The recent labor shortage in the United States has left many wondering why it seems that Americans do not want to work. We have seen three million more eligible workers choose to leave the workforce compared to February of 2020 according to The United States Chamber of Commerce. Despite what your boomer parents may have to say about the work ethics of Gen Zs and millennials during your Thanksgiving meal, workers have elected to stay away from the workforce for valid reasons. In short, people understand that current working conditions in many companies are simply not worth the limited amount of compensation.

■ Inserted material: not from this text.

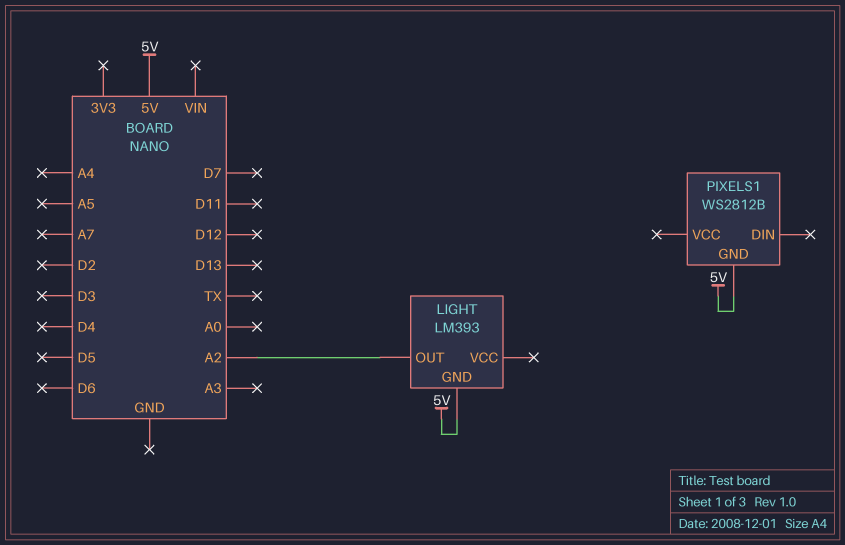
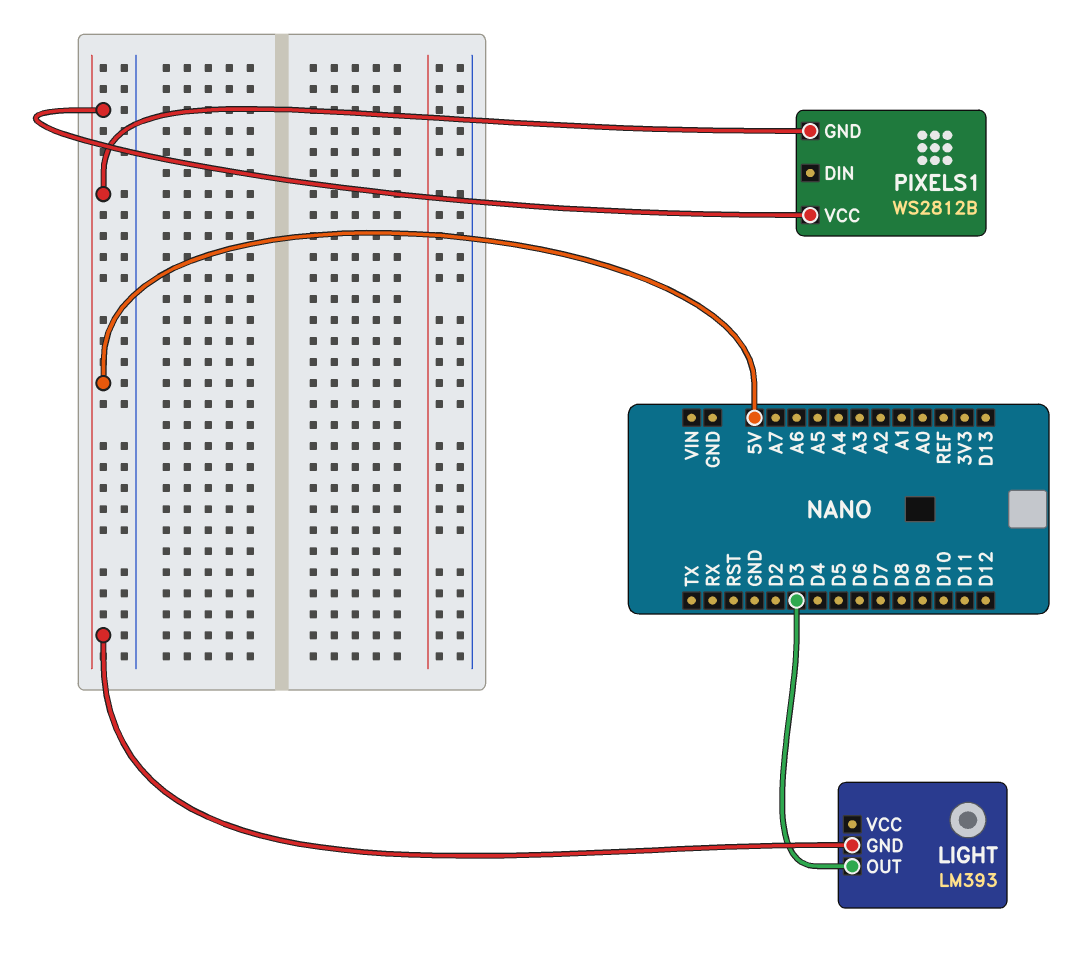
LIGHT pin OUT: A2 -> D3
PIXELS1 pin VCC: none -> 5V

By and large, it looks like people are leaving the workforce in search of better pay and more benefits. This runs counter to the “American dream” — that hard work means you can make it in life. But, the fact of the matter is that the American dream has been dead for ages. The incentive to work minimum wage jobs has slowly declined over the last decade because of the toil they create, and that trend has been exacerbated by the pandemic. Even a $15 an hour minimum wage — what just six years ago was the gold standard for progressive activism — is becoming increasingly more difficult to live on in America. According to the Massachusetts Institute of Technology’s Minimum Wage calculator, in 2022, the living wage for an American family of two working adults and two children is $24.16 per hour. Thus, a $7.25 minimum wage makes it nearly impossible for a family to survive, in turn bolstering the argument in favor of the $15 minimum wage, which is no longer as radical as it used to be. However, as statistics show, even a $15 minimum wage may not cover the needs for some Americans.
The situation in the United States is horrifying compared to many of the nation’s peers. America ranks last in the “developed” world when it comes to employee benefits according to Zenefits, a human resources management company. Paid vacation and sick days in America compared to Europe are abysmal. In fact, the Center for Economic Policy and Research notes that we are one of the few industrialized countries in the world that doesn’t require paid vacation days for our workers. Also according to the CEPR, Europeans receive 20 days of mandated paid leave at the very least. Maternity leave in the U.S. is also remarkably inconsistent compared to other countries. Here, maternity leave is contingent on individual companies and is not governed nationally, according to the Federal Bureau of Labor. However, in most places in Europe, women are required to receive a minimum of at least 10 paid weeks off while some places like Italy have a minimum of at least 21 paid weeks off .
How can we improve the conditions for workers in the U.S.? Though companies play a role in deciding their policies and culture, it is ultimately up to our government to define how we can apply workers’ needs into law. According to the International Monetary Fund, raising the federal minimum wage to keep up with inflation would reflect a European approach to empowering workers. As of 2021, 62% of Americans are in favor of a $15 federal minimum wage, according to the Pew Research Center. While I noted that this would not necessarily provide a family with the resources they need, it certainly would thread the needle in the right direction when it comes to the well-being of workers. What’s more, a federal mandatory maternity leave of at least eight weeks is not only feasible, but absolutely necessary to support working families. It is imperative that our representatives do their due diligence and represent their constituents.
These benefits are all incentives for people to work. There is a reason why western European employees are much more satisfied with their jobs than Americans. Ireland’s Central Statistics Office notes that 90% of Irish people reported being happy with their jobs, whereas only 49% of Americans reported positive feelings towards their jobs. It’s a reflection of businesses and governments in those regions listening to their workers. In the U.S., it’s apparent that businesses avoid evolution and stick to the old ways of finding how to exploit their workforce by any means necessary. The issue of the United States’ worker shortage shouldn’t fall on workers. It should fall on our businesses and governmental institutions that have only recently been forced to acknowledge their defects as a direct result of the worker shortage.
This column presents the view of the writer and does not necessarily reflect the views of The Dartmouth or its editorial board.